Early findings can predict long-term IOP control and visual acuity outcomes in primary and secondary childhood glaucoma and provide the data for a severity staging system, according to a study.
A group of researchers at the Bascom Palmer Eye Institute investigated the clinical factors potentially associated with poor long-term outcomes in a cohort of 15 children younger than 3 years who presented to the institute over 20 years, from 1990 top 2010. Data were collected at the initial visit, the following two visits, at 3 and 5 years, and at the most recent visit.

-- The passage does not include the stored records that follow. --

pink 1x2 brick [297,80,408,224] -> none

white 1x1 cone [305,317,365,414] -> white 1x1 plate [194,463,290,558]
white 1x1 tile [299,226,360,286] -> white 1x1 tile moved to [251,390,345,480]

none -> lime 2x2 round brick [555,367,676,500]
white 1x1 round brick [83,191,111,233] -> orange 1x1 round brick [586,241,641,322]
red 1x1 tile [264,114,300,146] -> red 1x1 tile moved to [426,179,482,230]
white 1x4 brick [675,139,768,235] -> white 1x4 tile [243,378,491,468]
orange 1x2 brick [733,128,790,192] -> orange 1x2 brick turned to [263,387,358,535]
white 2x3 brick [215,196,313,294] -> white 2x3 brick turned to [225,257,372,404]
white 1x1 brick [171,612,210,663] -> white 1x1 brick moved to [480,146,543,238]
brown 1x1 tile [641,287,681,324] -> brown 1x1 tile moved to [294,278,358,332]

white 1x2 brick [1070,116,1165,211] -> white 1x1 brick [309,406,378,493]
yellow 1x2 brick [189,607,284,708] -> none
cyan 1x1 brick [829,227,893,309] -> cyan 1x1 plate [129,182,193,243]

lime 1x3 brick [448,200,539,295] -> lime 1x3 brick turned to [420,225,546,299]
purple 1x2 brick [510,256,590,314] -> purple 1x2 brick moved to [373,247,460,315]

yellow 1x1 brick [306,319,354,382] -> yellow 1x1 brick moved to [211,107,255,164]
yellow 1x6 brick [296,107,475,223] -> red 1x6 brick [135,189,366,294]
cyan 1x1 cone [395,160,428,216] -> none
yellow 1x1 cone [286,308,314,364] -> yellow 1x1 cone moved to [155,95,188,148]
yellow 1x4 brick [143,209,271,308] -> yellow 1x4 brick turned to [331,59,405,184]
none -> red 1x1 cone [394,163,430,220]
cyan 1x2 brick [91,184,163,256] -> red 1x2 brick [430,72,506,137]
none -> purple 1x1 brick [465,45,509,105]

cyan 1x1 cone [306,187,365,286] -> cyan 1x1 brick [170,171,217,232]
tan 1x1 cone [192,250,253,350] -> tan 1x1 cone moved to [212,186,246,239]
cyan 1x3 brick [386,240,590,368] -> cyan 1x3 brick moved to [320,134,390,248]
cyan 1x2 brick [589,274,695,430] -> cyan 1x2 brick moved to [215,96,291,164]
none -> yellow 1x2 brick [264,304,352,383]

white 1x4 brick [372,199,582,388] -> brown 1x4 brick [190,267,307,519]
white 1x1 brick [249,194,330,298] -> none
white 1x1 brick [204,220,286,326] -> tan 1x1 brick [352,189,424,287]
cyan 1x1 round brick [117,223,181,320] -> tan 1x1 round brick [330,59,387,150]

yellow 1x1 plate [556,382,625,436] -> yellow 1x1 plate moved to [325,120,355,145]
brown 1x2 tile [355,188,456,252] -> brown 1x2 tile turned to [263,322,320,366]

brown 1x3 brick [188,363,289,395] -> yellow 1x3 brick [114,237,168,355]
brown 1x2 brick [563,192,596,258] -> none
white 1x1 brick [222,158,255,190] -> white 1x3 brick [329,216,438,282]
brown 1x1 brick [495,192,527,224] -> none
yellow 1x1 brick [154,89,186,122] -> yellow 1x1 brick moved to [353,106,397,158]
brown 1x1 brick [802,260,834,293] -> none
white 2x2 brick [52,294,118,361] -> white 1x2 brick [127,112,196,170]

Three variables at the third visit, 7 months on average after presentation, already showed significant association with final LogMAR visual acuity, approximately 11 years later. They were anterior segment dysgenesis, nystagmus and previous failed angle surgery. Two additional variables showed significance at the 3-year visit, namely, failed amblyopia therapy and media opacity.
Worse final IOP control was significantly associated with the presence of media opacities and with failed angle surgery at 3 years.
The authors noted that a history of failed angle surgery may be an indirect marker for abnormality of the outflow apparatus beyond the trabecular meshwork. On the other hand, the association between media opacity and worse final IOP control suggests either a more severe disease phenotype, with extensive corneal damage, or the negative effect of surgical procedures such as cataract extraction or corneal transplantation on the long-term efficacy of glaucoma surgeries.
“In our effort to establish a severity staging system for childhood glaucoma, we will collaborate with international tertiary childhood glaucoma centers and modify our analysis for a better modeling of early risk factors,” the authors concluded. – by Michela Cimberle
Disclosure: The authors reported no relevant financial disclosures.